Dr Maté’s books bring together a coherent message that Trauma is not what happens to us, but what happens inside us.”  In this event, he will explore the basis of physical disease, mental illness, addiction and childhood developmental problems. He will illuminate all these conditions not as separate diagnostic entities, but as bio-psychosocial phenomena, manifestations of the unity of mind and body, physiology and psychology, and of the individual with the social environment. He will argue that treatment approaches, child rearing practices, and the issues we see in our justice system must flow from such a holistic understanding.

Participants will:

  • Learn how our early environment shapes us psychologically and physiologically and may create a life-long template for stress-generating behaviours and emotional functioning. These, in turn, can trigger the onset of disease.
  • Recognise the stress-driven and therefore disease-prone personality and how to reverse the unconscious dynamics that lead to stress.
  • Learn about how early experiences influence brain development, the conditions necessary for healthy development and those that impair it.
  • Understand the nature of addiction neither as a choice or genetically-determined brain disease, but as a complex psychological and physiological response to trauma.
  • Understand the brain circuits implicated in addiction and the dynamics that need to be addressed in the healing of addiction.

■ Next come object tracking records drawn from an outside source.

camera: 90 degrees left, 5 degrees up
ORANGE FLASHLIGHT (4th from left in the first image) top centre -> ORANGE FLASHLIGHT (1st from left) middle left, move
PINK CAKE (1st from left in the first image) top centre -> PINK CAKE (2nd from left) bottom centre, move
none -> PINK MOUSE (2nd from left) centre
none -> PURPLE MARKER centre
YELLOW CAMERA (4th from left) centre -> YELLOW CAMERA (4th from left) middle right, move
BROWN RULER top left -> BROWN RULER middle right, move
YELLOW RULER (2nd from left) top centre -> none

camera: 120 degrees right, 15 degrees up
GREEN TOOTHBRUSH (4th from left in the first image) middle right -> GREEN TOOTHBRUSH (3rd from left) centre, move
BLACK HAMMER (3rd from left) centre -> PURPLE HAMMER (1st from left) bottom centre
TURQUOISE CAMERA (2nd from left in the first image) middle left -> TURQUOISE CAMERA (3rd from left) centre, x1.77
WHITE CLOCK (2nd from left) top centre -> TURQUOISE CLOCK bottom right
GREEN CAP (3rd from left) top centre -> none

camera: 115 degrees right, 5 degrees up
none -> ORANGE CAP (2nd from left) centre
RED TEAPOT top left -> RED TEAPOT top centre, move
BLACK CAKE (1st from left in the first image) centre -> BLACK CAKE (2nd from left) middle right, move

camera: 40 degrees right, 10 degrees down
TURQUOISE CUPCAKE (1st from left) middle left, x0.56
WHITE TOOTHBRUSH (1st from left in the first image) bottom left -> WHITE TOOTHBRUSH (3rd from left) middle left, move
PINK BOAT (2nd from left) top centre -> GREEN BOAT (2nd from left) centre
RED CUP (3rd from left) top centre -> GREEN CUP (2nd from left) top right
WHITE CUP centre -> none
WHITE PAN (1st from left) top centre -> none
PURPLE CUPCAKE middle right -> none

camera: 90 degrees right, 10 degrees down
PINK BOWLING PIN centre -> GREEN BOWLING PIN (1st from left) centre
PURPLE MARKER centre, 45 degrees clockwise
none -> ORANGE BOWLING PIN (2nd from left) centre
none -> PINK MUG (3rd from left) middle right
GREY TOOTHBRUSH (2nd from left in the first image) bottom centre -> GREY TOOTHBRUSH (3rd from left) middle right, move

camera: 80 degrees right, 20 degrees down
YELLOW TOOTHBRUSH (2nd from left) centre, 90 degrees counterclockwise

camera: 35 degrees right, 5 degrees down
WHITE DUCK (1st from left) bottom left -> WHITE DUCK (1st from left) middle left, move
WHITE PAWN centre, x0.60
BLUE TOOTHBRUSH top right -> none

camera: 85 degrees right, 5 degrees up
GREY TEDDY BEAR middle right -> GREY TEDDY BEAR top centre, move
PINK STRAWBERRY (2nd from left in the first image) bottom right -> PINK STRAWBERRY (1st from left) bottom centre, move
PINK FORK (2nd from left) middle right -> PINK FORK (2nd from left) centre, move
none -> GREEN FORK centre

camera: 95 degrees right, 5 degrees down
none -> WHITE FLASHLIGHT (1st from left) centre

  • Appreciate the social basis of addiction in economic and cultural dislocation and insecurity, and in historical trauma.
  • Develop an understanding of mind/body unity as illuminated by modern science in the field of psychoneuroimmunology.
  • Recognise and shift the focus from the behaviours we see in our justice systems as not all being simply a moral issue but as a health issue that needs a more holistic and compassionate response in working with these individuals in the community.
  • Develop a sophisticated understanding of the nature of compassionate and science-based approaches to the healing and prevention of trauma.